* What the exercise asks *
Could you repeat every line below exactly, skipping the images?

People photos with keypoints

%%

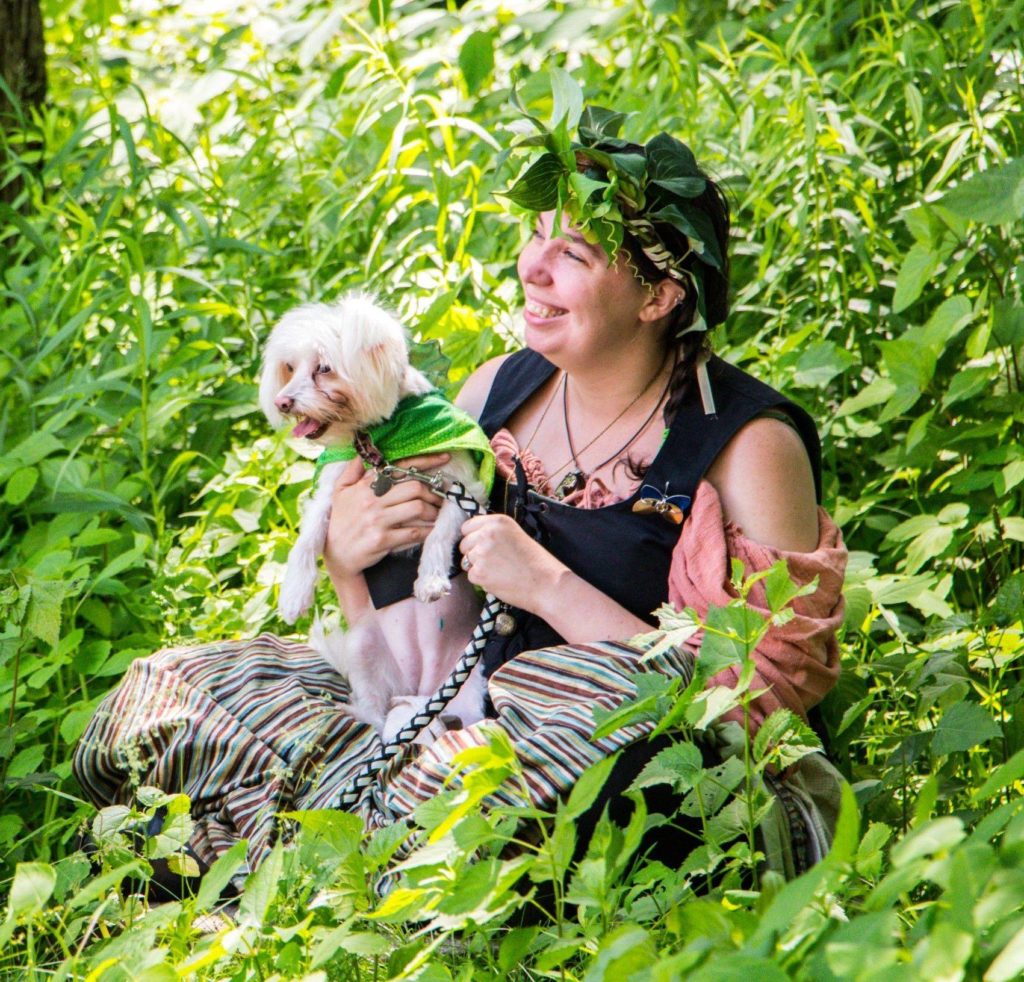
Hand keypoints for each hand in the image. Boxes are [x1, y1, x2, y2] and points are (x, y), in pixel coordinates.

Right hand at [323, 453, 449, 579]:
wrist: (336, 555)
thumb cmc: (340, 521)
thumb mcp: (339, 493)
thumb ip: (350, 472)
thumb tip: (360, 455)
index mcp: (365, 485)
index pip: (399, 467)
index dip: (425, 461)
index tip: (444, 459)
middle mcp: (372, 500)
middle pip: (415, 487)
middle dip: (433, 493)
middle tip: (440, 499)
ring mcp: (377, 520)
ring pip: (417, 508)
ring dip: (433, 512)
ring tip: (436, 515)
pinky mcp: (382, 540)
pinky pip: (413, 532)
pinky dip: (427, 531)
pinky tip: (431, 530)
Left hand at [458, 513, 569, 612]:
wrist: (546, 583)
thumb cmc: (536, 562)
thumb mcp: (516, 535)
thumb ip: (495, 533)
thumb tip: (474, 539)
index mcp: (497, 522)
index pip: (467, 527)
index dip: (472, 538)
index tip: (480, 545)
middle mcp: (487, 534)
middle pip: (464, 544)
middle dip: (473, 553)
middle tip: (493, 561)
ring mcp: (481, 553)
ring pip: (466, 561)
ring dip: (478, 567)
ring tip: (499, 571)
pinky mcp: (479, 572)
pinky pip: (471, 576)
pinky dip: (482, 580)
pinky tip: (499, 580)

%%

* Answer for this exercise *
Hand keypoints for each hand in the image. Boxes are [x1, y1, x2, y2] and points are (x, y), in pixel coordinates.

Right hand at [323, 453, 449, 579]:
wrist: (336, 555)
thumb cmc: (340, 521)
thumb mcp: (339, 493)
thumb ip: (350, 472)
thumb tip: (360, 455)
index mcp: (365, 485)
index pip: (399, 467)
index dip: (425, 461)
index tip: (444, 459)
middle mcp: (372, 500)
middle pip: (415, 487)
middle dip: (433, 493)
middle tip: (440, 499)
ring mcp: (377, 520)
ring pip: (417, 508)
ring dip: (433, 512)
ring tip: (436, 515)
pinky mcp: (382, 540)
pinky pip: (413, 532)
pinky dip: (427, 531)
pinky tip: (431, 530)
Left hand at [458, 513, 569, 612]:
wrist: (546, 583)
thumb cmc: (536, 562)
thumb mcp: (516, 535)
thumb ip: (495, 533)
thumb tip: (474, 539)
index mcp: (497, 522)
index pip: (467, 527)
index dip: (472, 538)
index tip: (480, 545)
middle mcp: (487, 534)
middle pip: (464, 544)
middle dip: (473, 553)
middle tip: (493, 561)
ring mcp: (481, 553)
ring pip: (466, 561)
ring dip: (478, 567)
ring tip: (499, 571)
pinky mcp: (479, 572)
pinky pip: (471, 576)
pinky dip: (482, 580)
pinky tip: (499, 580)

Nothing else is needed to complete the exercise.